One of Curtis's early attempts at an alumni all-star team was the Chicago Rugby All-Stars, which featured C.J. Williams (the CFBC's last captain) as the All-Stars' captain. The team began playing in 1881. A later effort produced the University Club of Chicago, which played Michigan in 1884. By 1885, Chicago-area alumni and athletic association teams proliferated, and the city's second independent team, the Chicago Wanderers, was founded. Curtis folded the University Club alumni team into his Chicago Athletic Club to form the highest-caliber team the city had yet seen, and local interest in the sport exploded.

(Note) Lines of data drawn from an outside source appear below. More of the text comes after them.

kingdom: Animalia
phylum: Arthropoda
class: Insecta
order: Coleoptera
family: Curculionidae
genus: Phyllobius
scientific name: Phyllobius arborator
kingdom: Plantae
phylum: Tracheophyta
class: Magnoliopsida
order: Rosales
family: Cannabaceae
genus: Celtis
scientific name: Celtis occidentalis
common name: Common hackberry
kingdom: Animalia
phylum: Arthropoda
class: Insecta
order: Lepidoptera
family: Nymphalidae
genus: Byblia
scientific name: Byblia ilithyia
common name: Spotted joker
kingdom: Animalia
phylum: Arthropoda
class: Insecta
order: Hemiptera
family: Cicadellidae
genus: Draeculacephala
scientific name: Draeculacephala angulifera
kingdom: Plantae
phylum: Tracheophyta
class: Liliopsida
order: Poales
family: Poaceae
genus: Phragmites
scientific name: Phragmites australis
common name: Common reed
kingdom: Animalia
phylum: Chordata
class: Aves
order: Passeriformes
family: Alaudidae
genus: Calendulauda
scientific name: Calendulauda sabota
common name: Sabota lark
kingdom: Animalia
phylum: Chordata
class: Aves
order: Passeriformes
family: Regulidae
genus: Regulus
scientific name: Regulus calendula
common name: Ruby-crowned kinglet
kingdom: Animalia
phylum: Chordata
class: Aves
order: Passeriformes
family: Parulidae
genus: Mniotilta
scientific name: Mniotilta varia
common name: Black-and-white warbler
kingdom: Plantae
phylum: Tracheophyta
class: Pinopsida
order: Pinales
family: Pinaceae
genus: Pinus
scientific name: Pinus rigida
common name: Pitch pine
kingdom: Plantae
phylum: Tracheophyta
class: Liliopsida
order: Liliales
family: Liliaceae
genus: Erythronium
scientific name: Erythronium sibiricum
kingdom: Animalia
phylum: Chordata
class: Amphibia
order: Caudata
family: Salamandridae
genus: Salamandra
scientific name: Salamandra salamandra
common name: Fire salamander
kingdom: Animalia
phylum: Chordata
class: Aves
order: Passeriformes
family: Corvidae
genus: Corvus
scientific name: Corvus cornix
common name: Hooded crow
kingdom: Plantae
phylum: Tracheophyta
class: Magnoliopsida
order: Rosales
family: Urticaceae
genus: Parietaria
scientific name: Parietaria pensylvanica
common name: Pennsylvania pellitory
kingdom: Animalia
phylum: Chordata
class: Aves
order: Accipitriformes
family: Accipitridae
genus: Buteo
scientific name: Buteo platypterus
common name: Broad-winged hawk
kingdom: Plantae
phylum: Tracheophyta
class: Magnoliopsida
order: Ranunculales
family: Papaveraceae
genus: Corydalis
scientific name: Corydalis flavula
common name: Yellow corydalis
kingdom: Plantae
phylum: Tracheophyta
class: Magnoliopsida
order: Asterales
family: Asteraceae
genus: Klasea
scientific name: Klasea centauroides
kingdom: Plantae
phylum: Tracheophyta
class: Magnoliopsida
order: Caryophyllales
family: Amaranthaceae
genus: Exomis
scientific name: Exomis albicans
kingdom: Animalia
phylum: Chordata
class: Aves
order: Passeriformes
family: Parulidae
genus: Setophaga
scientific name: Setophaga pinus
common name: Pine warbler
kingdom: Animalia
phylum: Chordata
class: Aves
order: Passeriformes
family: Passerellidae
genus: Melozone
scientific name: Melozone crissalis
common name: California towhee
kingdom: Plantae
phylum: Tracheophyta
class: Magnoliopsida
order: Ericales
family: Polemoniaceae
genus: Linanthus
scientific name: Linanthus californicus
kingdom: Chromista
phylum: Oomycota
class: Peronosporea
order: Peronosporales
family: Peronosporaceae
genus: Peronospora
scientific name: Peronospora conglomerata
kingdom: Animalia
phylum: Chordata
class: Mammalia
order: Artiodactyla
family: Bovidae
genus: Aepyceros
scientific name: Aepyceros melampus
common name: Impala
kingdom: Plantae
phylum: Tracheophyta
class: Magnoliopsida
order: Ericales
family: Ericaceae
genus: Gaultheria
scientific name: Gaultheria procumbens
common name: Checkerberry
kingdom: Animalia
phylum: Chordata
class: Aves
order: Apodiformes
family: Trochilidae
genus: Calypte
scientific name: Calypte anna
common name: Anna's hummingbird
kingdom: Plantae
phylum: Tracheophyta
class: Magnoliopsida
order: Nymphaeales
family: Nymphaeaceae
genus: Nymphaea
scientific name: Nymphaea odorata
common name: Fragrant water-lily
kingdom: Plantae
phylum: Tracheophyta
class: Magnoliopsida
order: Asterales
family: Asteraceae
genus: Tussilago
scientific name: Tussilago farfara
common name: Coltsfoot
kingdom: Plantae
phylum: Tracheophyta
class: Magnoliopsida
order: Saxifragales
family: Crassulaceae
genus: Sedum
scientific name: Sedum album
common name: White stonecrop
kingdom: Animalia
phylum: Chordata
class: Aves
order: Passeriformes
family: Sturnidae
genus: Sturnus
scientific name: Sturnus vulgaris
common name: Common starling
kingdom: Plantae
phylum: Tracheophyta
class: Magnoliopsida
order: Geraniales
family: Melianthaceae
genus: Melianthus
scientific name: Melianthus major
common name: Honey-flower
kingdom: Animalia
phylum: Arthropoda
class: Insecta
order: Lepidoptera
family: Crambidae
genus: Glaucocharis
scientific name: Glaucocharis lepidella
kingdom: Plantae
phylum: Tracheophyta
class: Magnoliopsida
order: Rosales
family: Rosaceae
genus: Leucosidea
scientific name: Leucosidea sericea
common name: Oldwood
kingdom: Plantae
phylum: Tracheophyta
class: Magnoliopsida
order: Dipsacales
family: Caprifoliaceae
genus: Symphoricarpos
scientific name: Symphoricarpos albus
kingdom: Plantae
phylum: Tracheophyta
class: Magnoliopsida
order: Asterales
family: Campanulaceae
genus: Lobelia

The University Club / Chicago Athletic Club dominated Chicago football in the late 1880s through 1892. The team went undefeated and unscored upon in 1889 (beating Northwestern 28-0). Curtis's creation drew in the best talent from the East Coast, Michigan, and throughout Chicago. The team's players transitioned to the Chicago Athletic Association in 1892. During the 1893 Chicago World's Fair, American football became a featured attraction. Northwestern hosted the Denver Athletic Association during the Fair, but the headlining game was the CAA taking on Army, West Point's first road game aside from visiting Navy*.




Stained glass depiction of the Chicago Athletic Club logo (a now-familiar Chicago symbol)

Sigil of the Chicago Athletic Association

By the mid-1890s, there were dozens of other athletic associations, many of which formed solely to challenge the University Club / CAA athletes. One such club, formed in 1898, was the Morgan Athletic Club on Racine Street, which became known as the Racine Street Normals and later the Racine Cardinals (the legendary origin of the club's nickname: when team owner Chris O'Brien bought surplus jerseys from the University of Chicago, the players complained about wearing Chicago's maroon hand-me-downs. "That's not maroon," O'Brien is reported to have said, "that's Cardinal red!"). The team became a founding member of the NFL. Now located in Arizona, it is the oldest team in the league. The Cardinals are the end result of the chain of interests set in motion years earlier by William Curtis, who determined that football had a place in Chicago.





*Army considers this game an exhibition, and does not include it in the team's official records.